The update method makes objects that are not persistent, persistent and updates the persistent object with any changes present in the not persistent (detached) object. The object must not already be available in the level one (session bound) cache otherwise an exception will be thrown (for this situation, use merge).

It does nothing for objects that are already persistent. I do not know if there is a performance penalty with running update on an already persistent object, if there is, it's probably minimal. It does clutter up the code with needless lines however.

Then when should I use it?

My current project is a large enterprise system with java on the back end, .net on the front end and web services in between. The front end is fairly light and thus does not know about the data model. For that reason the front end does not operate directly on the data objects. If it did, there might be a case for using update. i.e. I've received an object from the front end with changes that were made by the user. and I need to persist those changes so I call update on the object. The pattern we follow however is the one outlined in the code snippet. Load an object from store, make changes to it based on data received from front end - changes are automatically persisted, no update call.

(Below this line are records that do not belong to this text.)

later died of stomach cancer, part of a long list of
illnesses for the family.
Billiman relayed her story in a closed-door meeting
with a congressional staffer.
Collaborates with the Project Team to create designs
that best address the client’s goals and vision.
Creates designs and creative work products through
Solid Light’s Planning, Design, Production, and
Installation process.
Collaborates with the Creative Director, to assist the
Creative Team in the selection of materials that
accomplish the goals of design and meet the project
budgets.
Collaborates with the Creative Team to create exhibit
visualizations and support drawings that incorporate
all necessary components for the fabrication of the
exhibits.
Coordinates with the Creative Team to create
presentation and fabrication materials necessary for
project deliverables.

But there is one case that I've encountered where we do need to use update and it illustrates an important thing to remember about hibernate...

Consider the code... 
transactionController.startTransaction();
Person person personDao.loadPersonById(personId);
person.setLastName("newLastname");
person.setFirstName("newFirstname");
transactionController.endTransaction();

transactionController.startTransacton();
person.setLastName("secondLastname");
transactionController.endTransaction();
I know it's a silly piece of code and you wouldn't find it like this in reality, but it illustrates the case simply. It is setting up a case where there are two transactions and one transaction is interacting with an object which another transaction touched.

What will the value of person.getLastname on the database? Believe it or not, the value will be unaffected by the second setLastname operation. It will be "newLastname". Why, what's going on?

The thing to remember here is that as far as hibernate is concerned, from the perspective of the second transaction, that person object is transient. The session that it was connected to is now closed and any change that is made to it is made as if it's a normal pojo with no knowledge of the persistence store even though a new transaction has been started. That object does not know about the new transaction.

And that is where update comes in. An update needs to be called on the person object in the second transaction to persist the change to lastname. This as we explained earlier, will attach the object to the new session and apply any required updates. 
transactionController.startTransacton();
person.setLastName("secondLastname");
personDao.update(person);
transactionController.endTransaction();
On our project, that is the only legitimate context where update is appropriate and necessary.